Po wyjściu za mąż, ze względu na powołanie męża na sędziego do Rejonowego Sądu w Wadowicach, opuściła ukochany Kraków w 1946 roku. Po ukończeniu Studium Nauczycielskiego w Tarnowie na wydziale bibliotekarstwa spełniała się w zawodzie w Szkole nr 2 oraz w Szkole nr 5. Do tej pory jest wspominana z sentymentem przez ówczesnych wychowanków szkół za dzielenie się wiedzą nie tylko o książkach, ale również o swoich podróżach m.in. do Brazylii, gdzie po wojnie zamieszkała jej siostra.

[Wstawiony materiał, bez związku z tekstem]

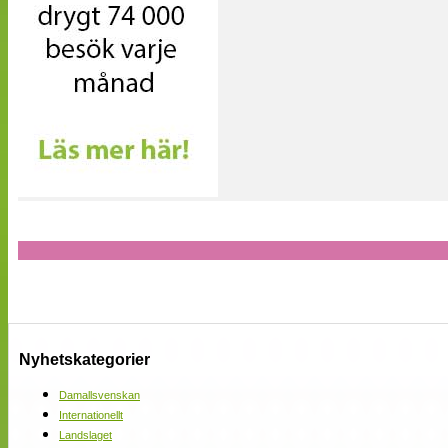
Nyhetskategorier
Damallsvenskan
Internationellt
Landslaget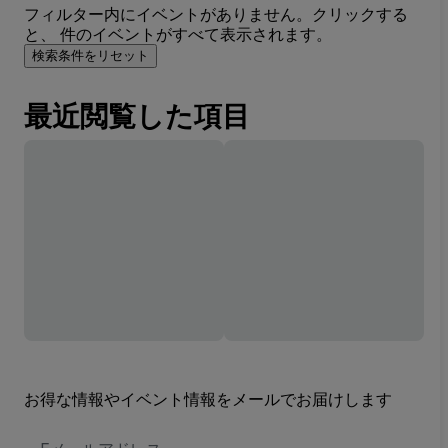
フィルター内にイベントがありません。クリックする
と、 件のイベントがすべて表示されます。
検索条件をリセット
最近閲覧した項目
お得な情報やイベント情報をメールでお届けします
E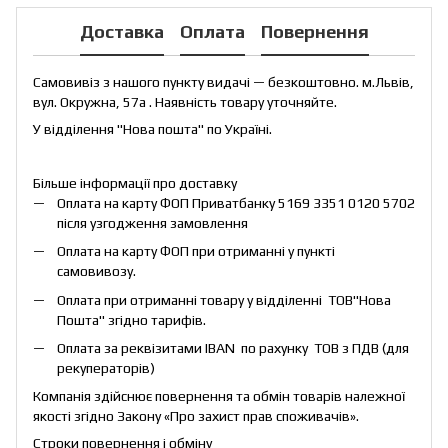
Доставка
Оплата
Повернення
Самовивіз з нашого пункту видачі — безкоштовно. м.Львів,
вул. Окружна, 57а . Наявність товару уточняйте.
У відділення "Нова пошта" по Україні.
Більше інформації про доставку
Оплата на карту ФОП Приватбанку 5169 3351 0120 5702
після узгодження замовлення
Оплата на карту ФОП при отриманні у пункті
самовивозу.
Оплата при отриманні товару у відділенні ТОВ"Нова
Пошта" згідно тарифів.
Оплата за реквізитами IBAN по рахунку ТОВ з ПДВ (для
рекуператорів)
Компанія здійснює повернення та обмін товарів належної
якості згідно Закону «
Про захист прав споживачів
».
Строки повернення і обміну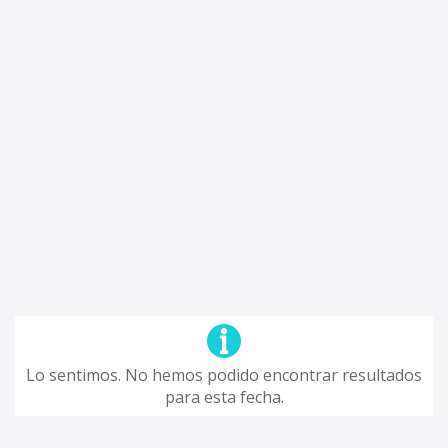
Lo sentimos. No hemos podido encontrar resultados
para esta fecha.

Doraźnie uczyła języka niemieckiego, którego znajomość ocaliła ją przed wywiezieniem na roboty w czasie wojny, ponieważ została zatrudniona w biurze, gdzie opanowała pisanie na maszynie i stenopisarstwo. Była nieocenionym źródłem wiedzy jako świadek wydarzeń II wojny światowej. W związku z faktem, iż szwagier p. Aleksandry, Jan Cholewiński (znany wówczas chemik i grafolog) zajmował się badaniem zbrodni katyńskiej, została jednym z ostatnich świadków powołanych do IPN w tej sprawie.

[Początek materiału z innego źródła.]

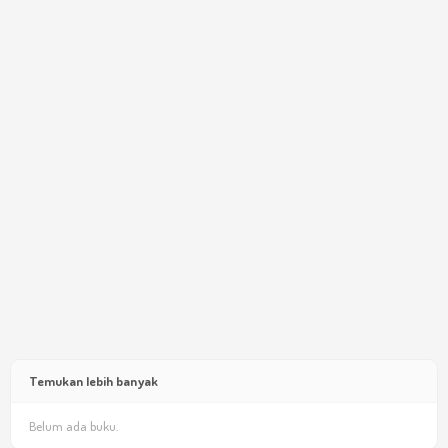
Temukan lebih banyak
Belum ada buku.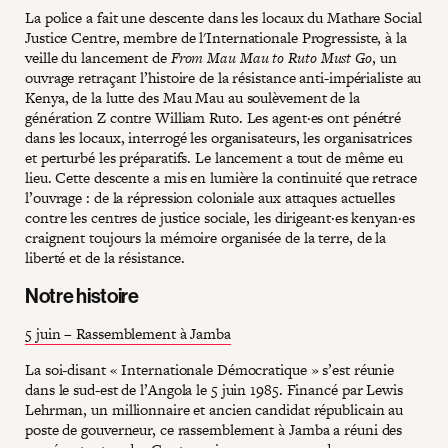
La police a fait une descente dans les locaux du Mathare Social
Justice Centre, membre de l'Internationale Progressiste, à la
veille du lancement de
From Mau Mau to Ruto Must Go
, un
ouvrage retraçant l’histoire de la résistance anti-impérialiste au
Kenya, de la lutte des Mau Mau au soulèvement de la
génération Z contre William Ruto. Les agent·es ont pénétré
dans les locaux, interrogé les organisateurs, les organisatrices
et perturbé les préparatifs. Le lancement a tout de même eu
lieu. Cette descente a mis en lumière la continuité que retrace
l’ouvrage : de la répression coloniale aux attaques actuelles
contre les centres de justice sociale, les dirigeant·es kenyan·es
craignent toujours la mémoire organisée de la terre, de la
liberté et de la résistance.
Notre histoire
5 juin – Rassemblement à Jamba
La soi-disant « Internationale Démocratique » s’est réunie
dans le sud-est de l’Angola le 5 juin 1985. Financé par Lewis
Lehrman, un millionnaire et ancien candidat républicain au
poste de gouverneur, ce rassemblement à Jamba a réuni des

Na emeryturze spełniała swoją pasję literacką (w młodości pisała wiersze), w wieku 87 lat została nagrodzona przez “Dziennik Polski”, do którego przesłała swoje wspomnienia z czasów wojny. Brała udział w tworzeniu książki o swoim wuju, Julianie Orkiszu, odkrywcy pierwszej polskiej komety. Jednemu z ojców karmelitów Pomagała redagować książkę o królowej Jadwidze.
Zawsze na pierwszym miejscu stawiała rodzinę, w szczególności swoje prawnuki. Z jednym z nich pozuje do zdjęcia.